Шрифт:
Интервал:
Закладка:
— Какой молодец! Замечательное искусство! — пылко произнес я.
Я словно дожидался момента, чтобы высказать мнение.
— Чего уж вы так? — скептически, как мне показалось, отозвался искусствовед. — Конечно, талантливые люди эти круговцы, но ведь еще мальчишки! Мы же говорим о двадцатых, не так ли? — И усмехнулся: — Впрочем, молодость не всегда считалась большим недостатком.
Пришлось поулыбаться.
— Кстати сказать, в их разрастающейся с годами группе были люди разных степеней дарования, а в дальнейшем и разных судеб. Как это у классика? «Одних уж нет, а те „долечиваются“», — он хмыкнул, довольный шуткой. — Из «затерявшихся» я знал, мне думается, одного, пожалуй, выдающегося живописца... Василий Павлович Калужнин его имя.
Я насторожился, фамилия ни о чем мне, правда, не говорила. Но искусствовед произнес довольно высокий эпитет.
— Где же произошло ваше знакомство? — отчего-то я подумал об эвакуации: во время войны можно было в любом далеком поселке встретить переместившегося земляка.
Искусствовед сказал как само собой разумеющееся:
— Да здесь, в Ленинграде! — И тут же прибавил, как бы опережая возможные вопросы: — Но ни дома, ни улицы, хоть убейте, не помню. Вроде жил в центре. Хотя и в этом сейчас сомневаюсь. А вот ситуация не забылась.
Я с любопытством ждал пояснений.
— Знаете, я даже перепугался, когда зашел в его комнату. Грязь. Керосинка на подоконнике. Холод. И словно бы для контраста огромное зеркало в перламутровой раме, след неведомой старой жизни. Присесть негде. Но главное место в комнате занимали картины — они стояли в стеллажах, поднимались до самого потолка, были прижаты друг к другу. Огромное количество картин, целая жизнь... — Он уточнял обстановку: — Стеллажи были по правую руку, а по левую тоже картины, но на полу, повернутые изображением к стене. И вот как только я поставил на мольберт первый холст, я позабыл обо всем, кроме живописи. И бедность этого человека, и ветхость — все исчезло.

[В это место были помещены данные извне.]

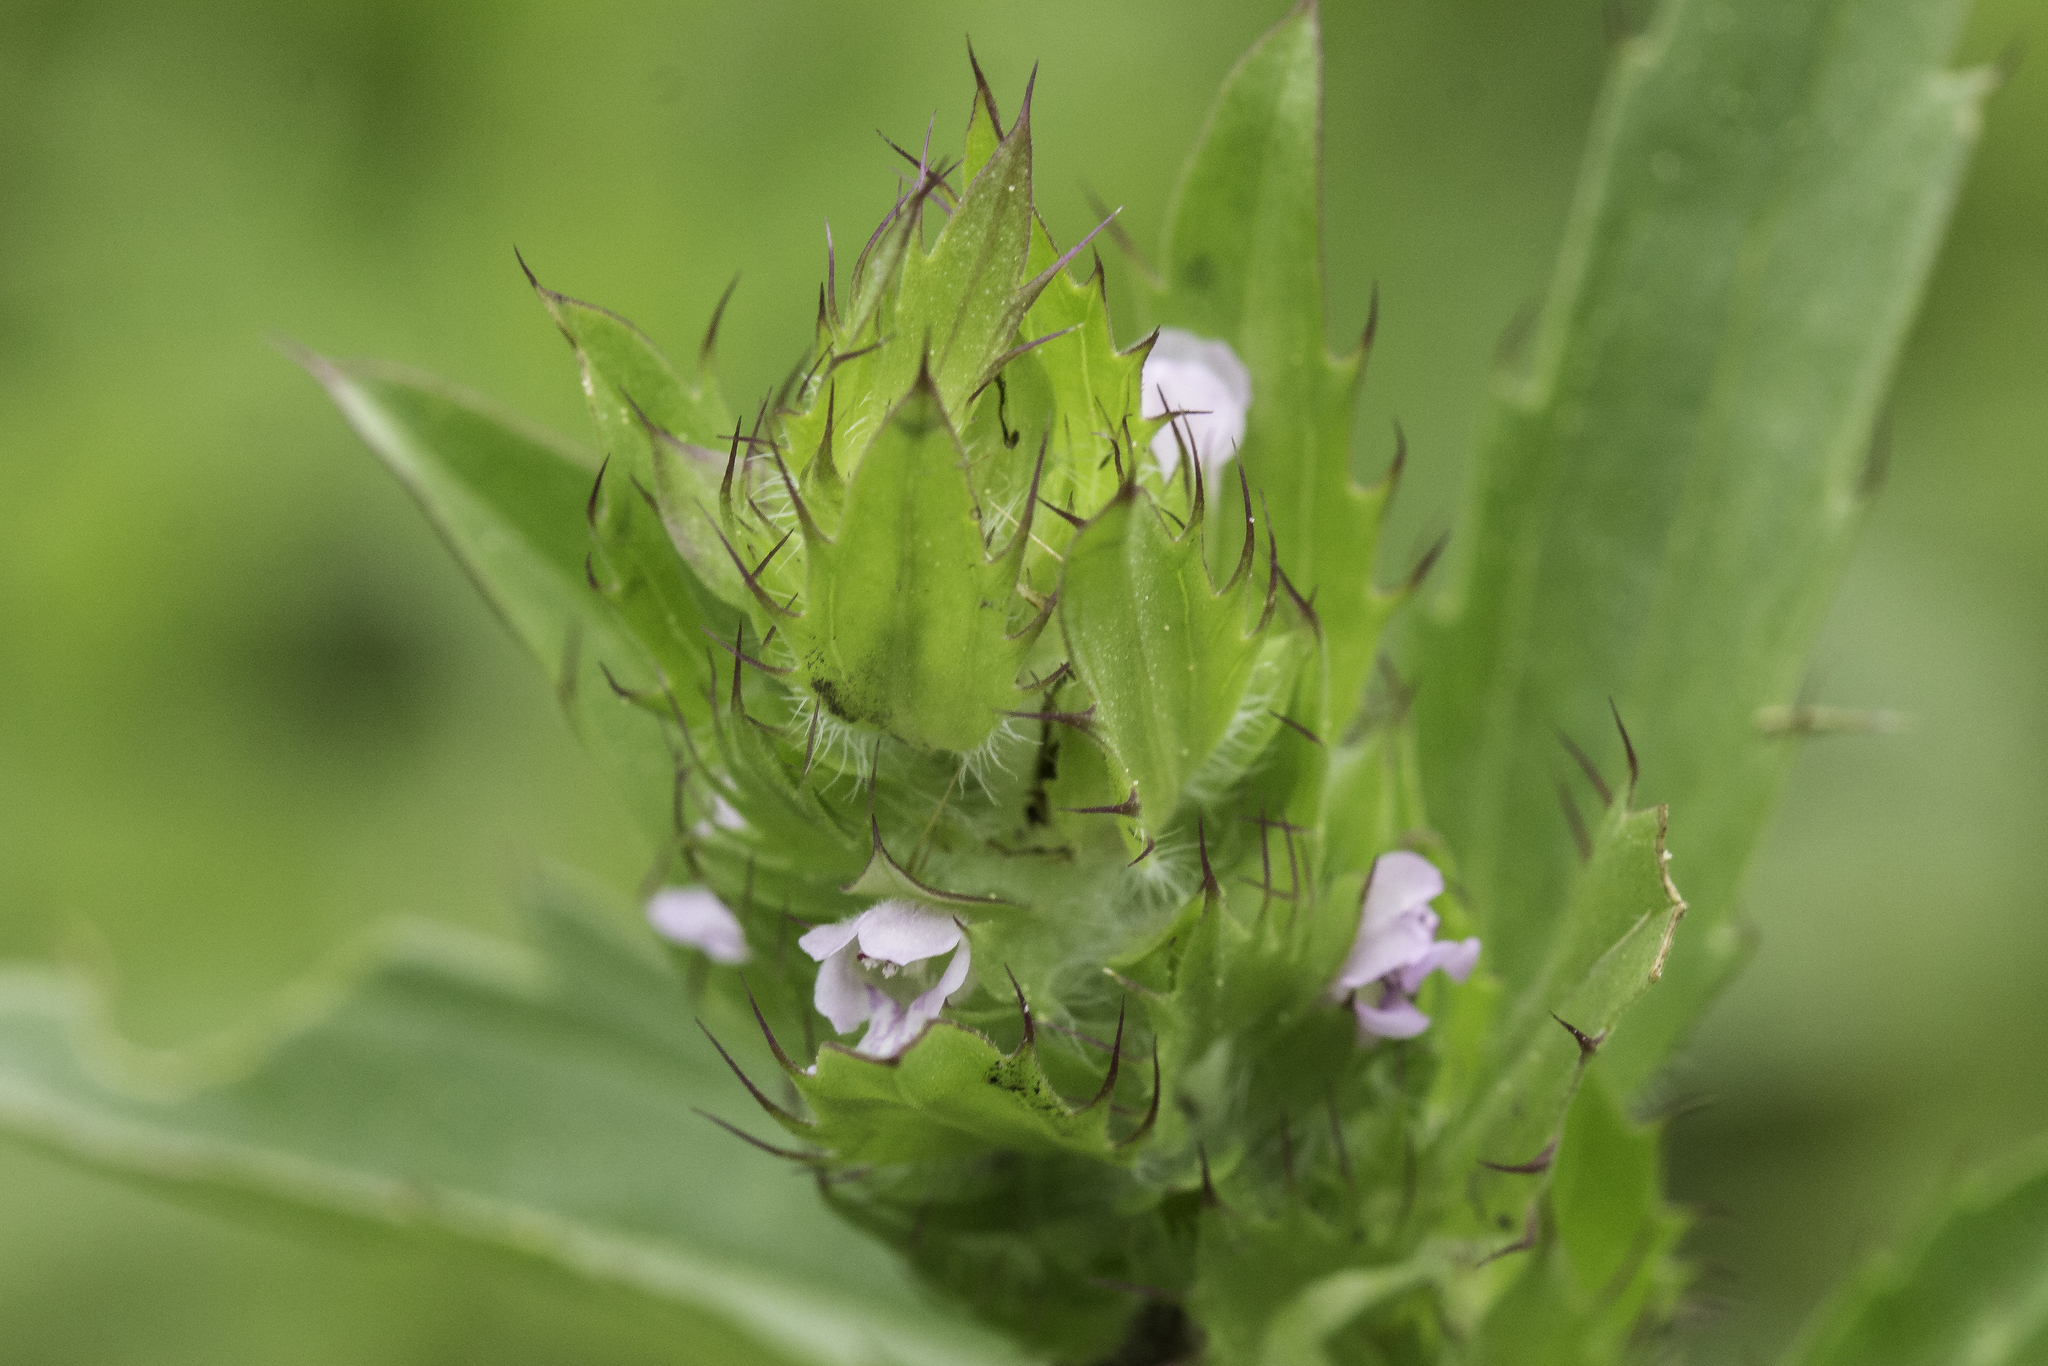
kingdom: Plantae
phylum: Tracheophyta
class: Magnoliopsida
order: Lamiales
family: Lamiaceae
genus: Dracocephalum
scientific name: Dracocephalum parviflorum
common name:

— Что же на холстах? — Я подавлял невольно вспыхнувшее волнение.
Он ответил не сразу.
— Пейзажи, натюрморты — этого не передать словами. Но больше всего поразил блокадный город, — пожалуй, вот это место на Невском. Такого города я ни у кого не встречал: истерзанная душа, невероятная боль...
Искусствовед вдруг повернулся ко мне.
— Я жил в Ленинграде и в сорок втором и в сорок третьем, и могу вас уверить, что никогда, никогда Ленинград не был таким болезненно красивым, как в блокаду. Безлюдные заиндевевшие улицы. И невероятная незащищенная красота.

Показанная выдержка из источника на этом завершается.